La quête de l'abstraction

Throughout the year

In complement to the programme of the Carrières des Lumières, the Castle of Les Baux-de-Provence is holding an outdoor exhibition that retraces the life and work of the Dutch artist Piet Mondrian (1872–1944). You are able to stroll around in the gardens of Les Baux-de-Provence and admire─in this unique setting─the emblematic works of this major twentieth-century artist.

Piet Mondrian, the Dutch painter and theorist, is famous for his fascinating abstract works composed of grids of horizontal and vertical lines, creating a series of quadrangular colour planes. In quest of a universal pictorial language adapted to the modern era, Mondrian played an important role in the development of abstract art. He is in particular known for being the founder of Neoplasticism, an artistic movement that promoted rigorous geometric abstraction, whose creative process was almost doctrinal. This aesthetic vision was rooted in the journal De Stijl (meaning ‘The Style’ in Dutch) and the group of the same name founded in 1917 by Mondrian and his compatriot Theo van Doesburg. Mondrian’s revolutionary and influential works contributed to making abstract art a major form of artistic expression in the twentieth century.
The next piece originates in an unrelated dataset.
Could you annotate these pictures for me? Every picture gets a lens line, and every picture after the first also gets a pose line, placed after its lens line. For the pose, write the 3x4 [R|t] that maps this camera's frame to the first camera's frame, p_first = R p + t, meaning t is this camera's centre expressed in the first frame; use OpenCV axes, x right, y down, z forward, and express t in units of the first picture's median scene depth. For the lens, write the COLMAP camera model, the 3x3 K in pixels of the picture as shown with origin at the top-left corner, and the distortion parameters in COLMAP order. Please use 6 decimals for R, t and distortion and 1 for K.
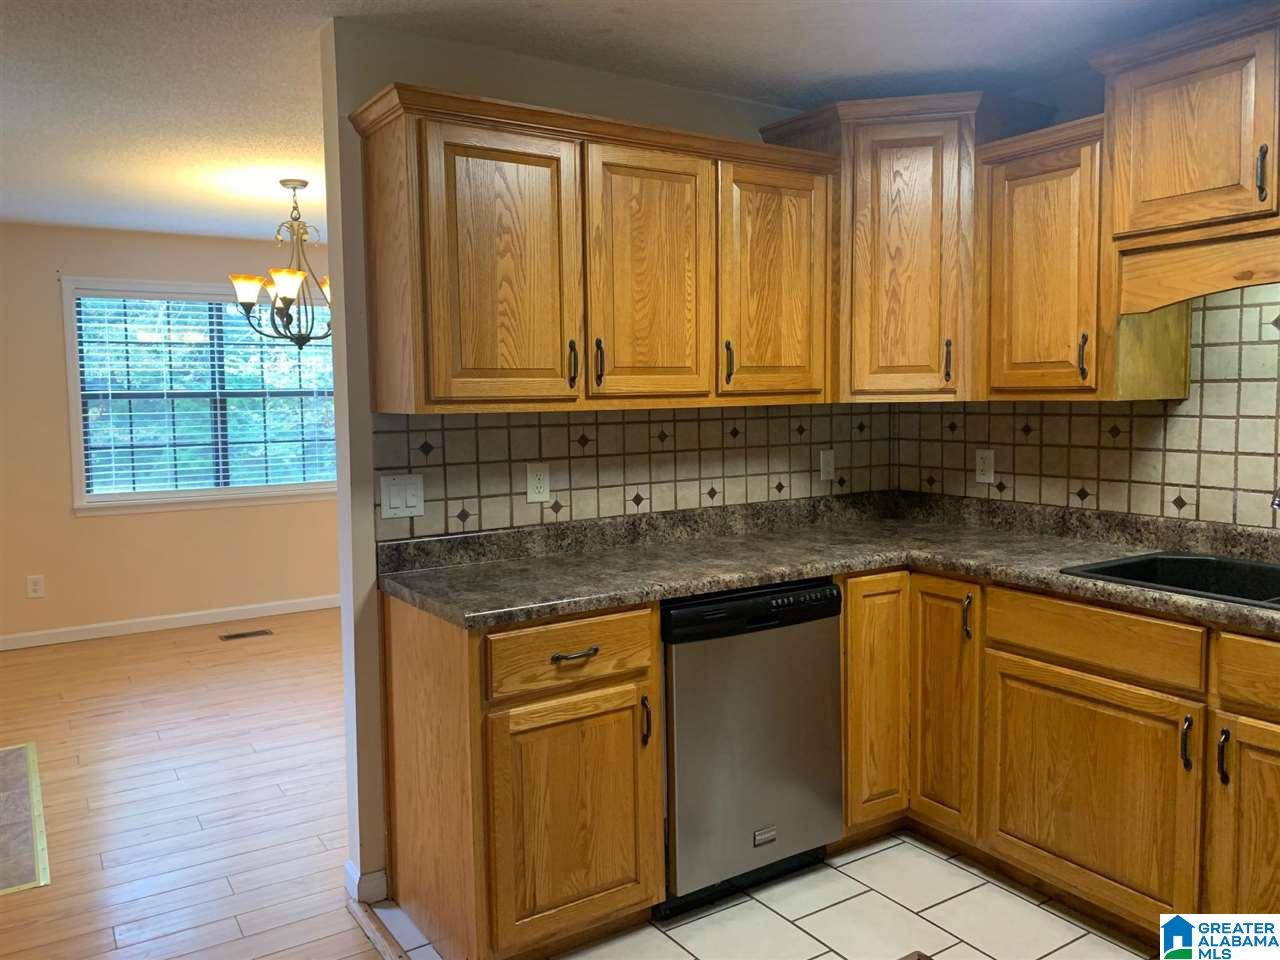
lens RADIAL K [[966.9, 0, 629.5], [0, 966.9, 470.2], [0, 0, 1]] dist [0.057659, -0.062834]
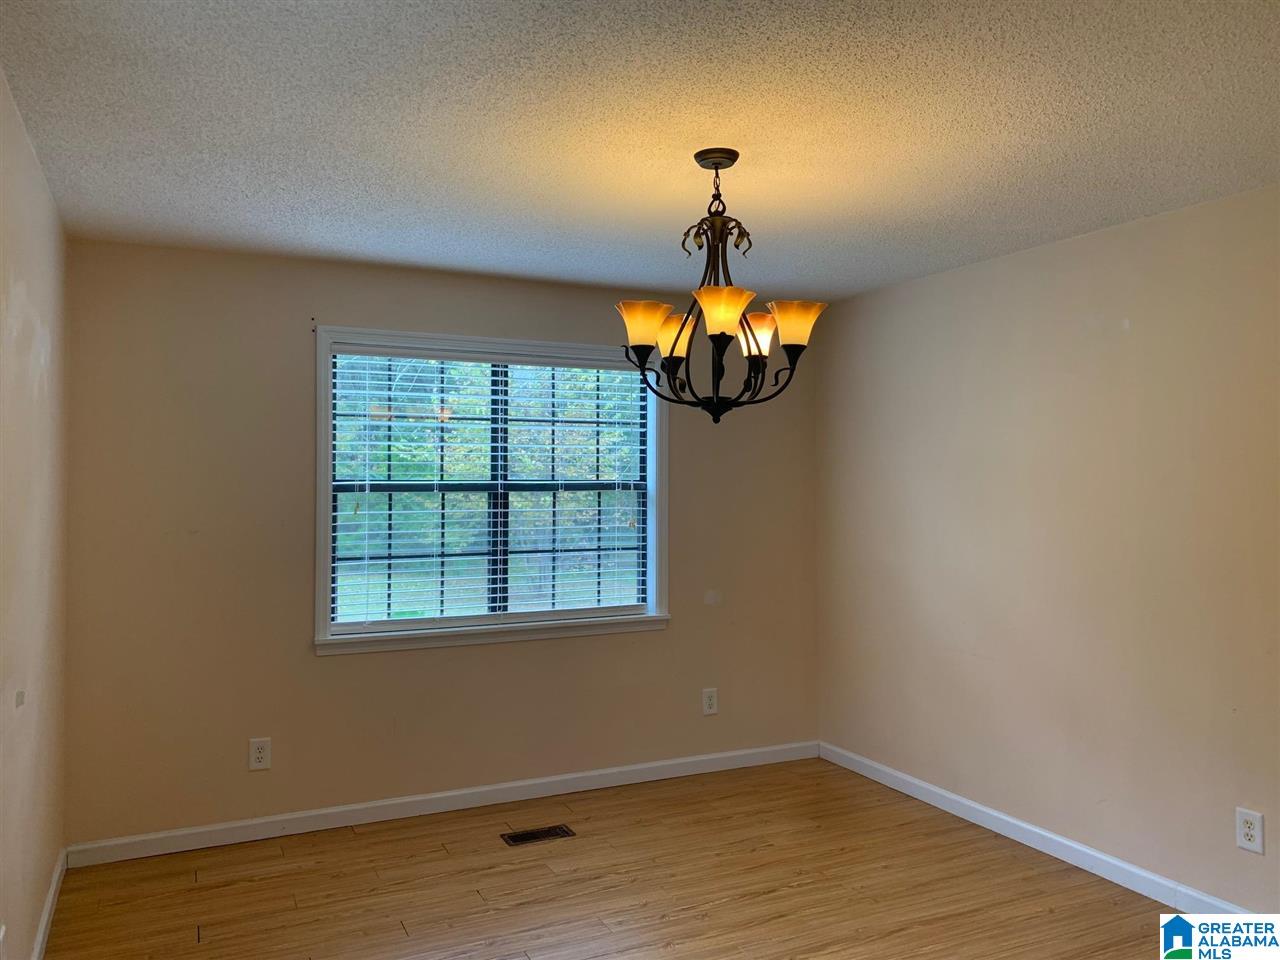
lens RADIAL K [[966.9, 0, 645.1], [0, 966.9, 478.4], [0, 0, 1]] dist [0.057659, -0.062834]
pose [[0.993472, 0.012129, -0.113430, -0.230636], [-0.021270, 0.996589, -0.079731, -0.028152], [0.112076, 0.081623, 0.990342, 0.287545]]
But while he remains famous for his abstract works, Mondrian nevertheless began his artistic career as a figurative artist. He pursued a lengthy aesthetic process of simplification and reduction before he achieved complete abstraction in his works. Influenced by nineteenth-century Dutch landscape painting, he began his career as a traditional Dutch landscape artist, and was subsequently influenced by Symbolism, Neo-Impressionism, Luminism, and cubism. It was in the years 1914-1915 that he developed his own pictorial language: shifting away from figuration, he produced radically geometric paintings and used pure primary colours. Throughout his quest to develop his own  personal style, Mondrian produced many innovative works, not only in terms of the expressive and chromatic power that characterised them, but also the dynamism of the lines.

Via eleven large-format exhibition display panels combining photographs and reproductions, this exhibition covers the key phases of Mondrian’s career and the various aesthetic and philosophical influences that nourished it. The exhibition highlights the aesthetic thinking that formed the basis of his work throughout his career─from his early academic works to his most abstract works─, and which made him a leading figure in abstract art in the twentieth century.

Exhibition

April, May, June, September: 9am-7pm

July and August: 9am-7.30pm

 

Last admission 1 hour before the Château closes.